BRIEF.
Reproduce the entries below exactly, but leave the pictures out.

-- SOURCE MATERIAL follows --

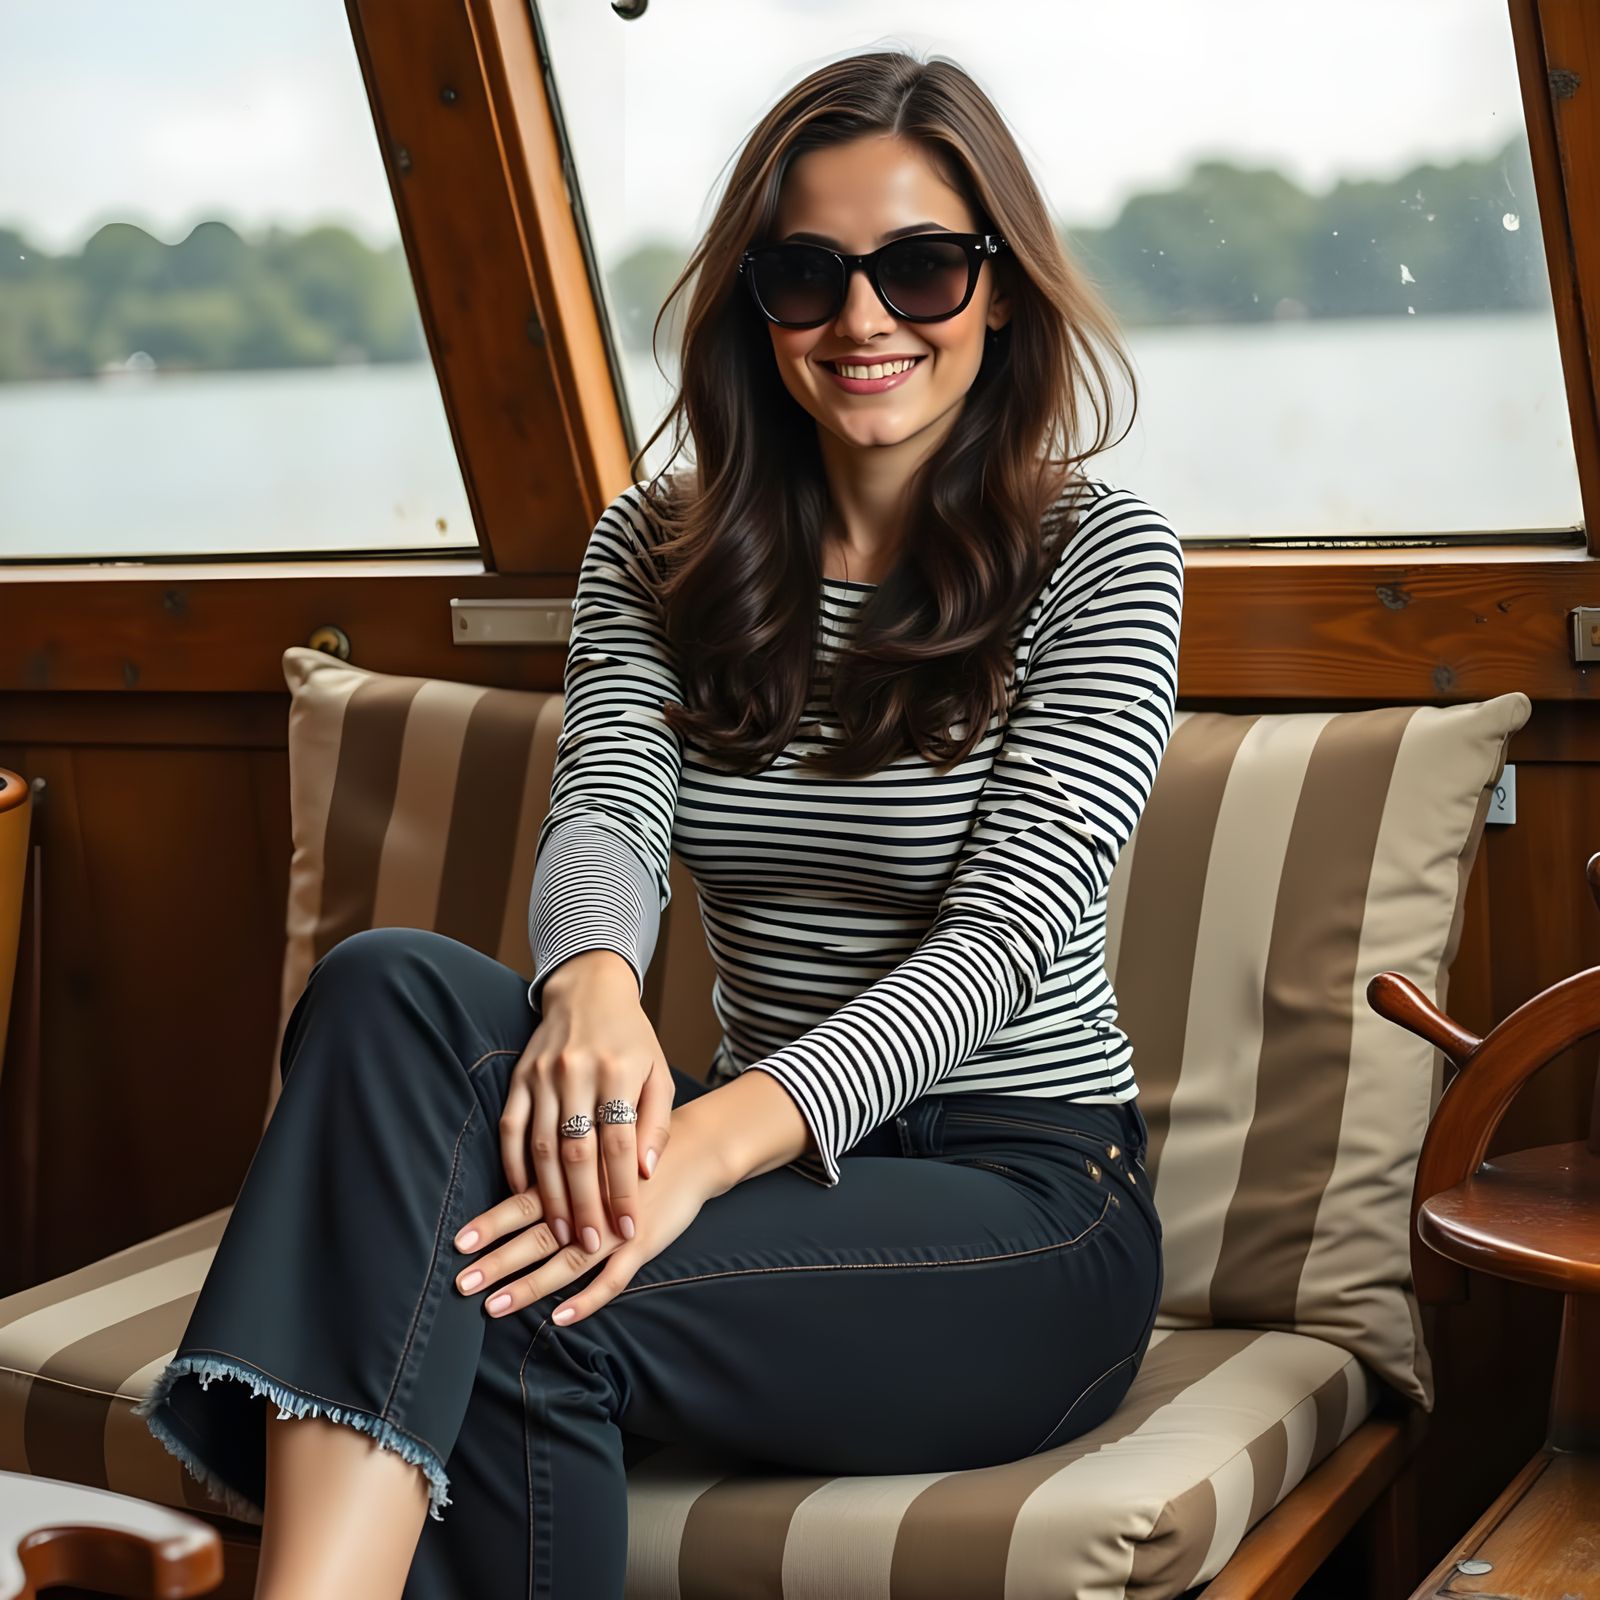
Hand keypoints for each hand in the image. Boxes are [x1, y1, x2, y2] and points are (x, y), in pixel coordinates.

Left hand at [453, 1100, 734, 1325]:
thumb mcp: (600, 1145)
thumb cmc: (639, 1147)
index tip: (458, 1242)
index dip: (491, 1224)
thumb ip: (564, 1164)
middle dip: (496, 1262)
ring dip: (528, 1286)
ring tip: (492, 1306)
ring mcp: (617, 1229)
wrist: (697, 1148)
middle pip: (536, 1238)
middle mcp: (590, 1206)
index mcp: (575, 1179)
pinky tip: (559, 1318)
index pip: (523, 1204)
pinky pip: (612, 1279)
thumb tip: (516, 1183)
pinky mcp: (644, 1245)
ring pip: (566, 1263)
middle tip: (461, 1283)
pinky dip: (586, 1299)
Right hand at [503, 952, 674, 1253]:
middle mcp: (577, 1073)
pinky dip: (514, 1165)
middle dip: (584, 1205)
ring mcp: (543, 1076)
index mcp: (618, 1071)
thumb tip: (645, 1173)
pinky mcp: (518, 1078)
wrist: (589, 989)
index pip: (619, 1144)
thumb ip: (656, 1123)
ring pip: (542, 1147)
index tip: (626, 1230)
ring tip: (561, 1234)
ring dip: (550, 1196)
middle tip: (590, 1245)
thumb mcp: (658, 1073)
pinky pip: (511, 1129)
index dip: (622, 1191)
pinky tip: (523, 1197)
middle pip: (578, 1152)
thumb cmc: (632, 1039)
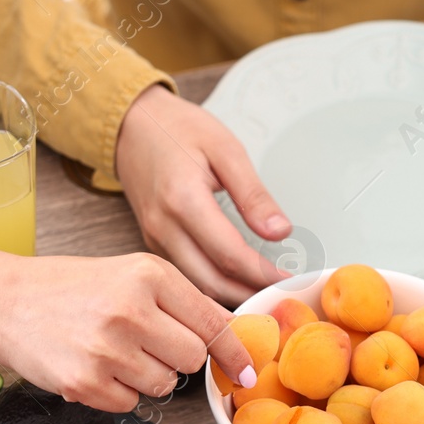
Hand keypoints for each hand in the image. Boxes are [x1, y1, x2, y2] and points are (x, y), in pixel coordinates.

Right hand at [0, 247, 254, 410]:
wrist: (2, 302)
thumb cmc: (65, 288)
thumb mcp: (128, 274)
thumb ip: (178, 301)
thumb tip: (227, 336)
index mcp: (149, 275)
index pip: (212, 322)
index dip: (235, 352)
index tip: (247, 370)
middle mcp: (132, 310)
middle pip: (192, 359)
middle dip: (174, 357)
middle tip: (143, 342)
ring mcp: (108, 349)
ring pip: (163, 385)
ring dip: (145, 376)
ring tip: (112, 351)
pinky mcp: (86, 383)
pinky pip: (130, 403)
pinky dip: (116, 392)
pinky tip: (93, 366)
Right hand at [114, 85, 291, 305]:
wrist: (133, 126)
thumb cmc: (178, 130)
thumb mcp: (225, 149)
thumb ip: (252, 194)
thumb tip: (280, 231)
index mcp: (183, 200)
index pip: (230, 254)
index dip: (263, 273)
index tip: (290, 280)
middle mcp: (164, 227)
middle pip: (211, 281)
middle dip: (250, 294)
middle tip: (281, 294)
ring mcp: (155, 239)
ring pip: (195, 286)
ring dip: (231, 296)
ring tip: (263, 294)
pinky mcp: (153, 243)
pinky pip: (185, 275)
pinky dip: (212, 286)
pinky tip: (236, 283)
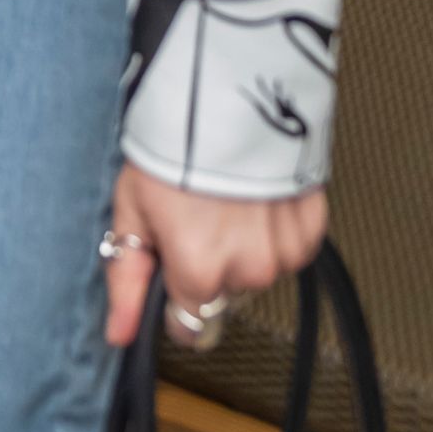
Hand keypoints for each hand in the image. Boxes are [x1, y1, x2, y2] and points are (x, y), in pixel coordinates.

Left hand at [103, 162, 325, 349]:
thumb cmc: (171, 148)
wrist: (225, 96)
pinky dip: (275, 229)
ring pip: (259, 270)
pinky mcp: (312, 230)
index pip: (189, 320)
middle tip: (199, 213)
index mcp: (200, 272)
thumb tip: (120, 335)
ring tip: (229, 199)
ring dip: (246, 246)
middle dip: (211, 262)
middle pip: (225, 290)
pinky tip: (257, 196)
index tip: (175, 262)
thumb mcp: (132, 208)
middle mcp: (248, 271)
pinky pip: (290, 248)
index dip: (177, 292)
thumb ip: (126, 279)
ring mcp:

-- SOURCE MATERIAL concluded --

RESULT OF THE EXERCISE.
Hand keypoints for each hand in the image. Boxes are [x1, y1, x2, y2] and points are (x, y), in pixel coordinates.

Left hand at [453, 1100, 734, 1325]:
thumb mcp: (600, 1145)
thumb cmc: (639, 1147)
index tip: (458, 1242)
index dip: (491, 1224)
thumb ip: (564, 1164)
middle dip: (496, 1262)
ring dip: (528, 1286)
ring tip: (492, 1306)
ring mcp: (617, 1229)
wrist: (697, 1148)
middle pip: (536, 1238)
middle mcp: (590, 1206)
index mcp: (575, 1179)
pinky tip: (559, 1318)
index pip: (523, 1204)
pinky pip: (612, 1279)
thumb tip: (516, 1183)
pinky mcp: (644, 1245)
ring pip: (566, 1263)
middle tip: (461, 1283)
pinky dip: (586, 1299)
Right hand at [503, 952, 674, 1253]:
middle mcp: (577, 1073)
pinky dip: (514, 1165)
middle dip: (584, 1205)
ring mcp: (543, 1076)
index mcp: (618, 1071)
thumb tip: (645, 1173)
pinky mcp: (518, 1078)
wrist: (589, 989)
index pip: (619, 1144)
thumb ip: (656, 1123)
ring pip: (542, 1147)
index tip: (626, 1230)
ring tip: (561, 1234)
ring dip: (550, 1196)
middle tip: (590, 1245)
thumb mcp: (658, 1073)
pinky pip: (511, 1129)
index dip: (622, 1191)
pinky tip: (523, 1197)
middle pip: (578, 1152)
thumb cmc: (632, 1039)
Hand keypoints for each hand in the image. Boxes are [x1, y1, x2, y2] and points are (x, y), in pixel coordinates.

Right hand at [0, 247, 254, 410]:
wrist: (2, 302)
thumb cmc: (65, 288)
thumb mcp: (128, 274)
thumb ip: (178, 301)
thumb tip: (227, 336)
index mcp: (149, 275)
index pip: (212, 322)
index dip: (235, 352)
index tip: (247, 370)
middle mcp: (132, 310)
middle pip: (192, 359)
middle dip: (174, 357)
middle tip: (143, 342)
ring mcp: (108, 349)
ring pip: (163, 385)
ring dip: (145, 376)
ring tip: (112, 351)
pinky mcp: (86, 383)
pinky pip: (130, 403)
pinky dip: (116, 392)
pinky tip: (93, 366)
Right hand at [114, 85, 291, 305]:
wrist: (133, 126)
thumb cmc: (178, 130)
thumb mcp: (225, 149)
thumb ip: (252, 194)
thumb tip: (280, 231)
index mcp: (183, 200)
index pip: (230, 254)
index dip: (263, 273)
index tip: (290, 280)
middle mcp: (164, 227)
middle pip: (211, 281)
middle dip: (250, 294)
middle tip: (281, 294)
ring mcp: (155, 239)
ring pip: (195, 286)
ring dip: (231, 296)
ring tip: (263, 294)
pinky mcp: (153, 243)
pinky pip: (185, 275)
pinky dip: (212, 286)
pinky tip: (236, 283)
Hand keypoints for each hand in the image. Boxes are [x1, y1, x2, y2] and points are (x, y), in pixel coordinates.

Left hand at [103, 162, 325, 349]:
thumb cmc: (171, 148)
wrist: (225, 96)
pinky dip: (275, 229)
ring pip: (259, 270)
pinky mcp: (312, 230)
index pip: (189, 320)
middle tip: (199, 213)
index mcp: (200, 272)
thumb tip: (120, 335)
ring tip: (229, 199)
ring dip: (246, 246)
middle dip: (211, 262)
middle pip: (225, 290)
pinky tip: (257, 196)
index tip: (175, 262)
thumb mcp: (132, 208)
middle mcp: (248, 271)
pinky pip: (290, 248)
index dip: (177, 292)
thumb ip: (126, 279)
ring mcp:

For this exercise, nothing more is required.